Exercise directions: Print each entry in full, word for word, with no pictures in the result.

Data listing:
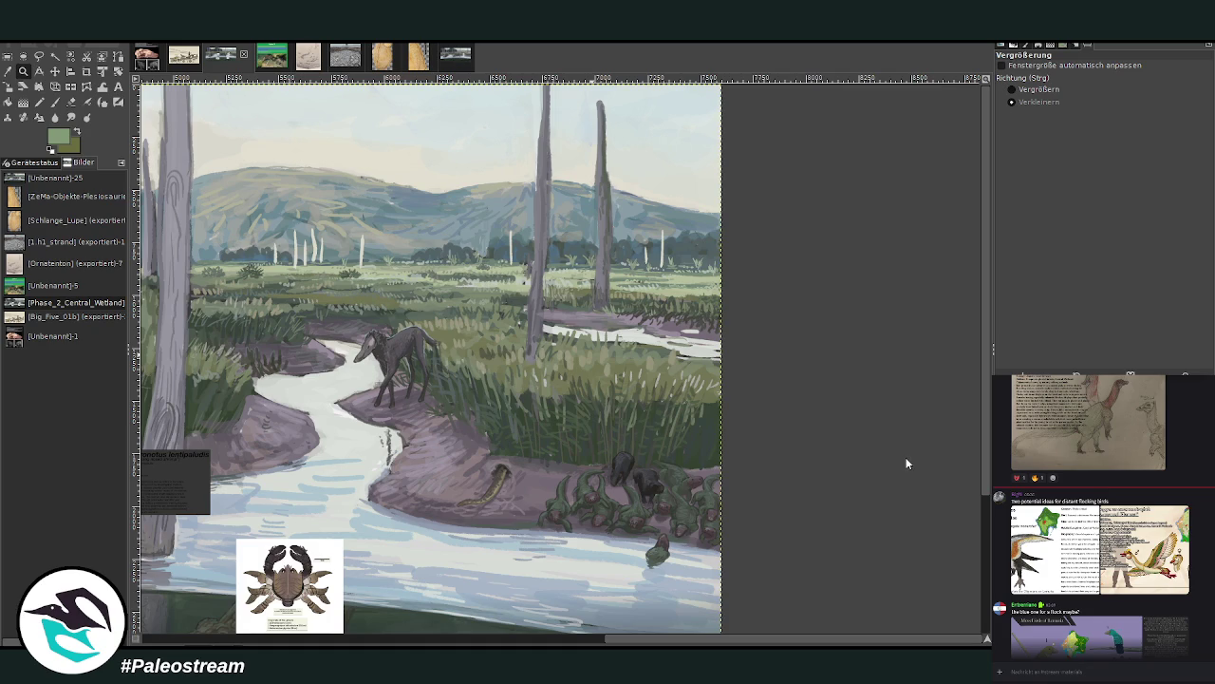
pyautogui.moveTo(623, 642); pyautogui.dragTo(510, 643)
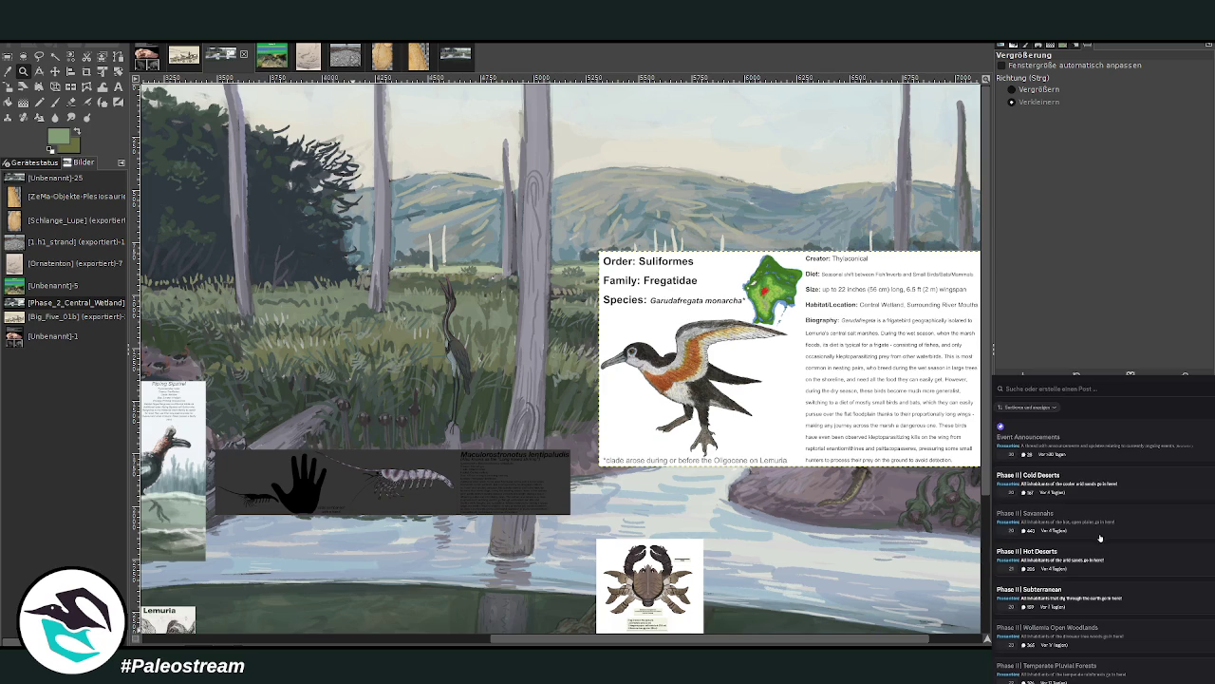
# Scroll the forum post list past the habitat posts to 'Phase II | Central Wetland' and open it
pyautogui.scroll(-3, 1209, 518)
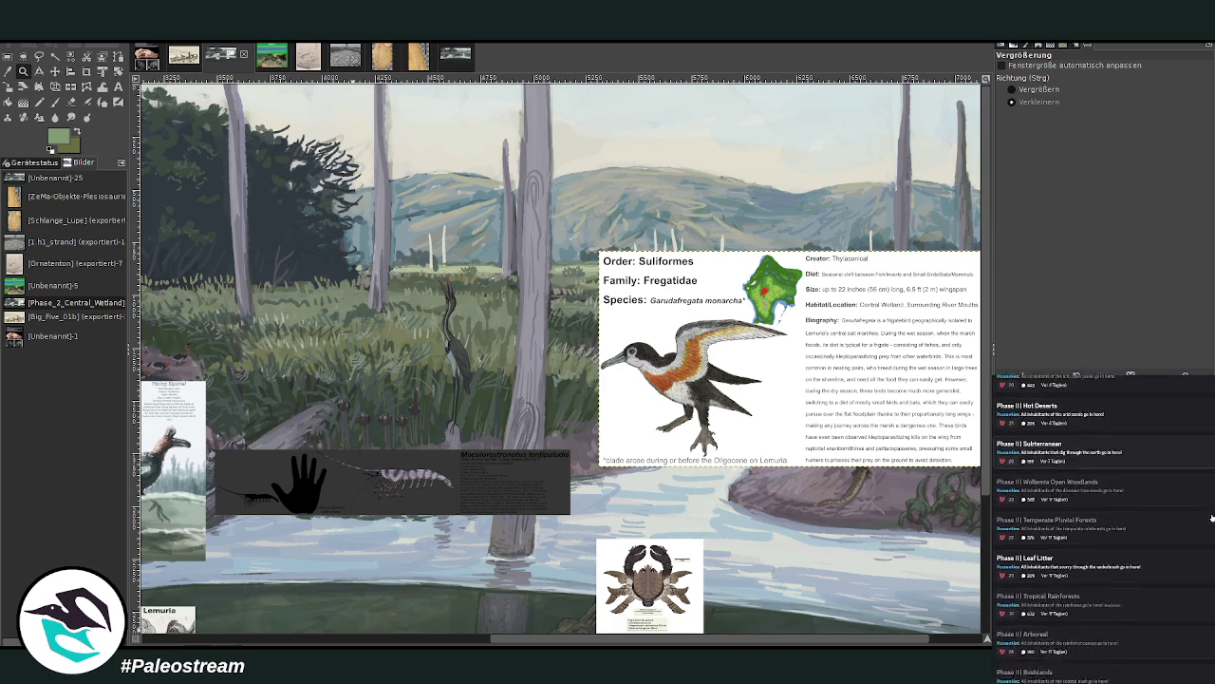
pyautogui.scroll(-4, 1208, 518)
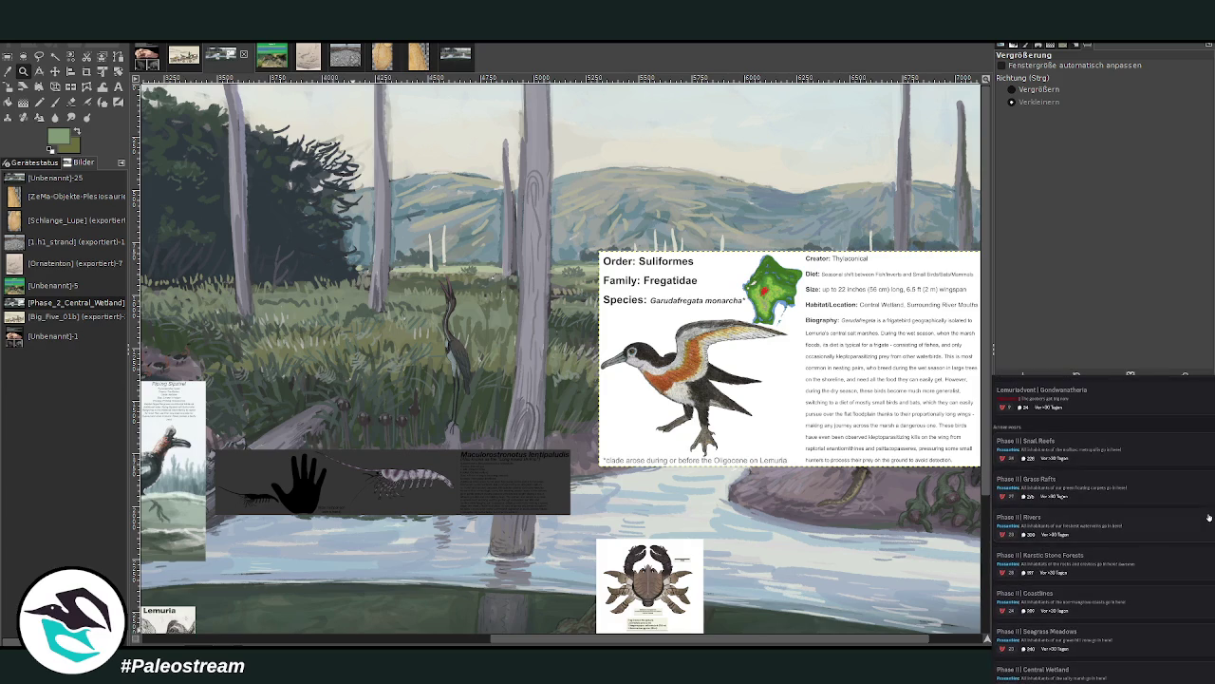
pyautogui.scroll(-5, 1179, 495)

Solution to the exercise:
pyautogui.moveTo(623, 642); pyautogui.dragTo(510, 643)
# Scroll the forum post list past the habitat posts to 'Phase II | Central Wetland' and open it
pyautogui.scroll(-3, 1209, 518)
pyautogui.scroll(-4, 1208, 518)
pyautogui.scroll(-5, 1179, 495)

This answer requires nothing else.